It has been one week since Departure Day, or D-Day as most of us have referred to it. D-Day was last Wednesday, when Fulbright Orientation came to an end and all 120 (or so) of this year's Fulbright teachers gathered only to be scattered to all different parts of the country.
It was very much like Placement Day, but this time all of the returning ETAs (those who have renewed their grants for a second or third year) were with us. And in the audience, in addition to our OCTs and the Fulbright Office staff, were hundreds of teachers, principals, and vice-principals from our schools, who had traveled hours to tiny little Goesan to meet us and bring us to our new homes and schools.
The night before was a frenzy of packing and reminiscing on the six awesome weeks of Orientation. I took the opportunity to play some final games of Contact, Bananagrams, and Pirate Scrabble. On the morning of, people seemed a bit quieter than usual, but otherwise it felt like any other day -- mediocre breakfast at the Jungwon cafeteria included.
But then everyone got dressed up, and everyone started bringing out their luggage, and then everyone started bringing out their cameras to take photos, and then it hit me that everything was about to change.
The ceremony was quick. Lots of ETAs were given flowers from their co-teachers and school administrators, including almost everyone in Jeollonam-do. We then ate lunch with the people from our school, not in Jungwon's sorry cafeteria, but in a super-fancy (and predictably ostentatiously decorated) banquet restaurant in the university guest house. Where was all that good food hiding all summer?

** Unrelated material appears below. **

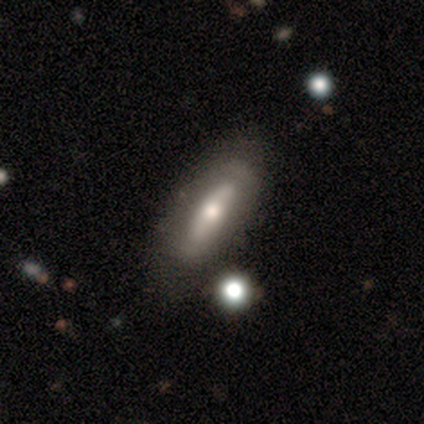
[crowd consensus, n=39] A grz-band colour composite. It shows a featured or disk galaxy (59%) with no bar (71%), no spiral arms (71%) and a moderate central bulge (82%). Merging: none (81%).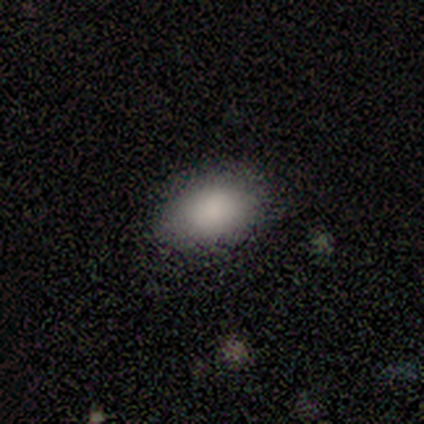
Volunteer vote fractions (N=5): Morphology: type=smooth (100%); roundness=in between (100%); merging=none (100%).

After lunch, there was so little time left before the school staffers' meeting with the Fulbright Office was over and everyone started disappearing left and right for their placements. It definitely felt a lot like the aftermath of Commencement, just a few months ago. Everyone was everywhere, it was loud and hot and people were fairly emotional... Also, it was raining, hard. Symbolic much? I just wanted to leave quickly before it got overwhelming.
And so I did, and my co-teacher Saerona and I drove out of Goesan (we had some trouble with our GPS; I think there's been a lot of recent road construction around our tiny town) and south for three hours until we arrived in Changwon. My new home for a year. Here in Changwon, the real adventures have begun!